Moeller said she has experienced several issues with Time Warner Cable’s internet and cable, but that overall she is content with the service she is receiving as issues have always been fixed within two days.
Moeller said she hopes customer service in the Raleigh-area will not be affected by the merger.
“I have a very high opinion of the local [customer service staff,]” Moeller said, “but I have a very low opinion on those that are not so local because they have been rude and hung up on me.”
Walden said he believed Comcast chose Time Warner Cable because it’s a successful company with different demographics from its own, leading to a wider customer base.
“They are growing their footprint rather than rearranging their footprint,” Walden said. “It’s not uncommon in the industry.”
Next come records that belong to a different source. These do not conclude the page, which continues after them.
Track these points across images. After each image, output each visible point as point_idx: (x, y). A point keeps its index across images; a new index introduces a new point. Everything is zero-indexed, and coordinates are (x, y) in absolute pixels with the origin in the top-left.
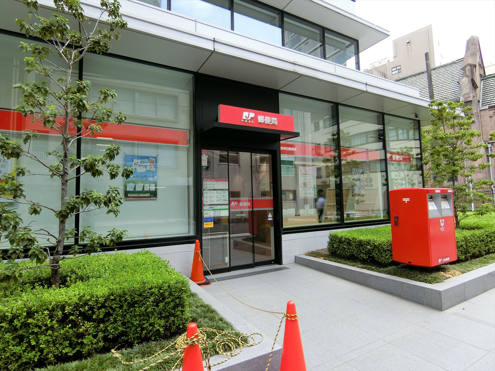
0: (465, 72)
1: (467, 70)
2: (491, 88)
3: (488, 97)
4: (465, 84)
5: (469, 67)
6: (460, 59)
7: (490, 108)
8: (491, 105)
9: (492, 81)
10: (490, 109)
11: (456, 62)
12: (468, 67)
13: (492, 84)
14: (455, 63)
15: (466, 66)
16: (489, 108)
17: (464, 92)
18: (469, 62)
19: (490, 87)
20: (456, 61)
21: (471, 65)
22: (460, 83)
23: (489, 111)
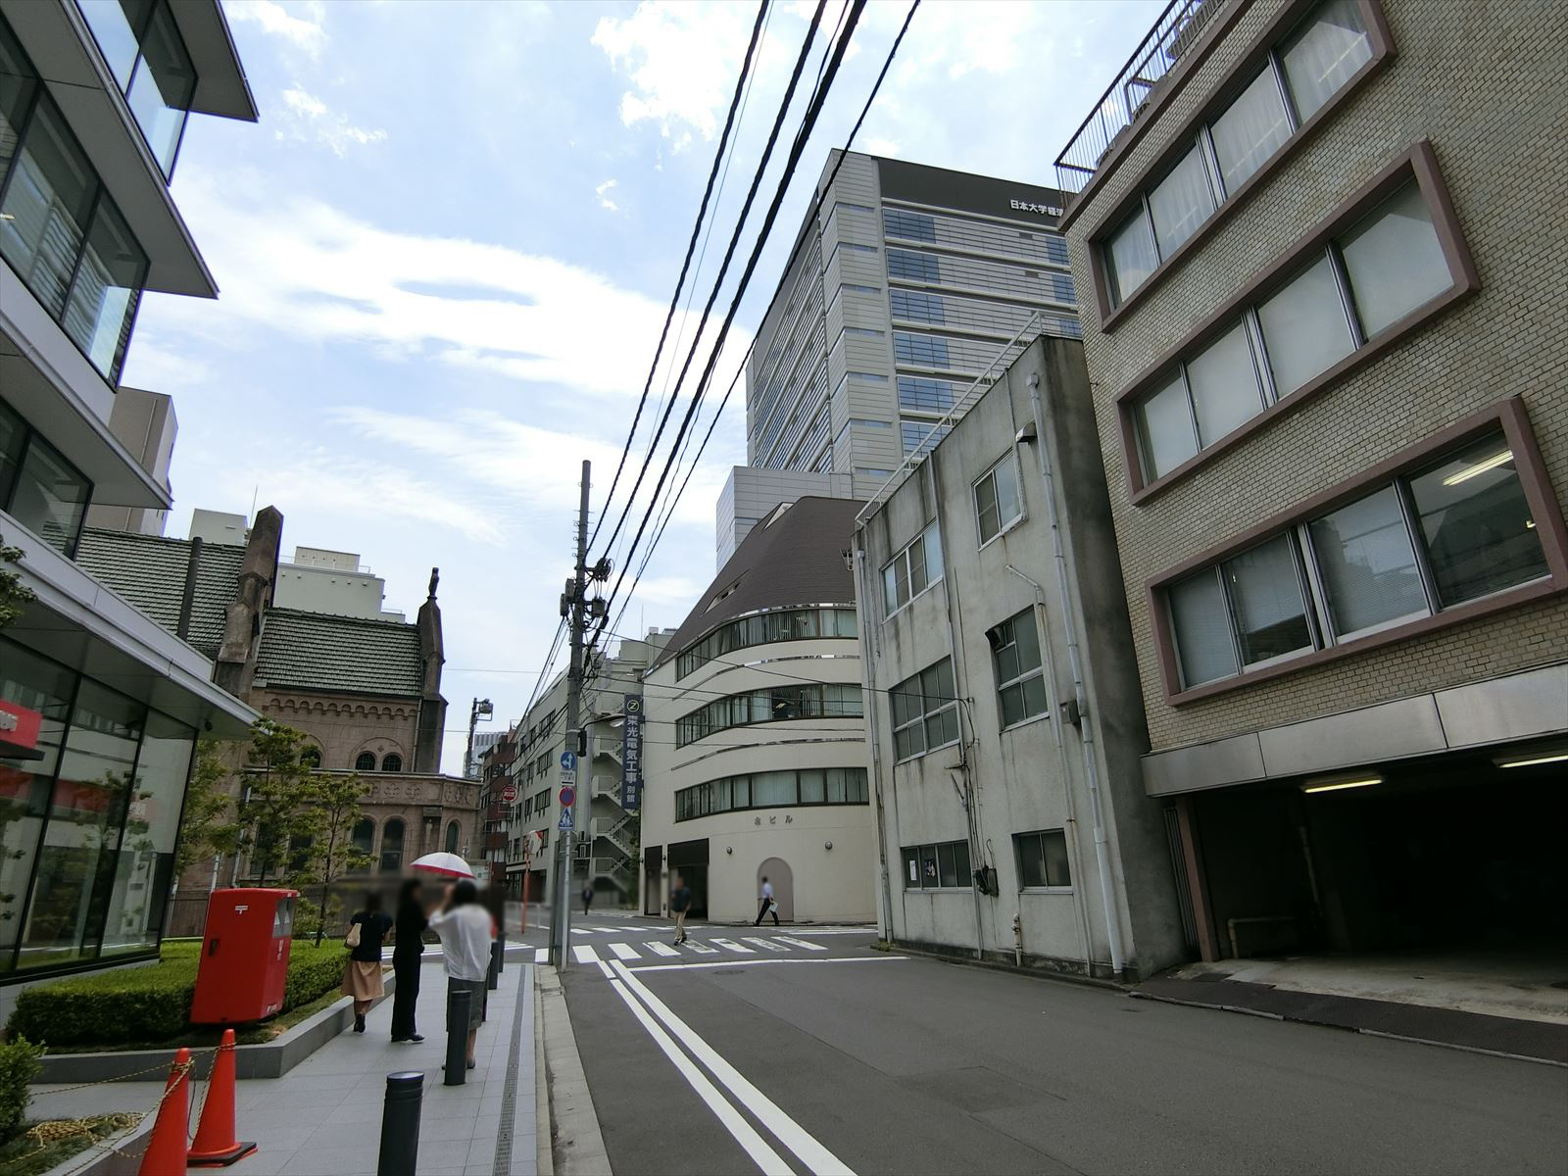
0: (242, 591)
1: (247, 587)
2: (281, 642)
3: (271, 661)
4: (240, 620)
5: (253, 580)
6: (233, 547)
7: (269, 686)
8: (272, 681)
9: (285, 624)
10: (267, 690)
11: (223, 548)
12: (251, 581)
13: (283, 633)
14: (220, 549)
15: (246, 576)
16: (267, 687)
17: (232, 639)
18: (255, 570)
19: (278, 637)
20: (225, 546)
21: (258, 578)
22: (230, 615)
23: (266, 692)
Walden said this process is very similar to the one seen in the Duke Energy and Progress Energy merger. In that instance, both companies also had control over different geographic areas.
Currently, the direction of the telecommunication industry is in a state of flux and in this environment, bigger is better because more resources are available to larger companies, and these larger companies are more shielded from changes in the market, according to Walden.
Walden said he believes Comcast’s purpose in offering Time Warner $45 billion to merge was to become a larger provider of internet and cable. Time Warner dominates sales in the Southeastern U.S. and the purchase makes Comcast a larger company with bigger profits and more control.
“The big motivation Comcast sees is the possibility for more profits and a greater ability to deal with uncertainties,” Walden said.
Walden said the process will have to undergo a federal review due to the large size of the companies.
In the past, the U.S. Department of Justice has prevented companies from merging or has chosen to set conditions to monitor mergers. The Comcast-Time Warner decision will probably be made by next year, according to Walden.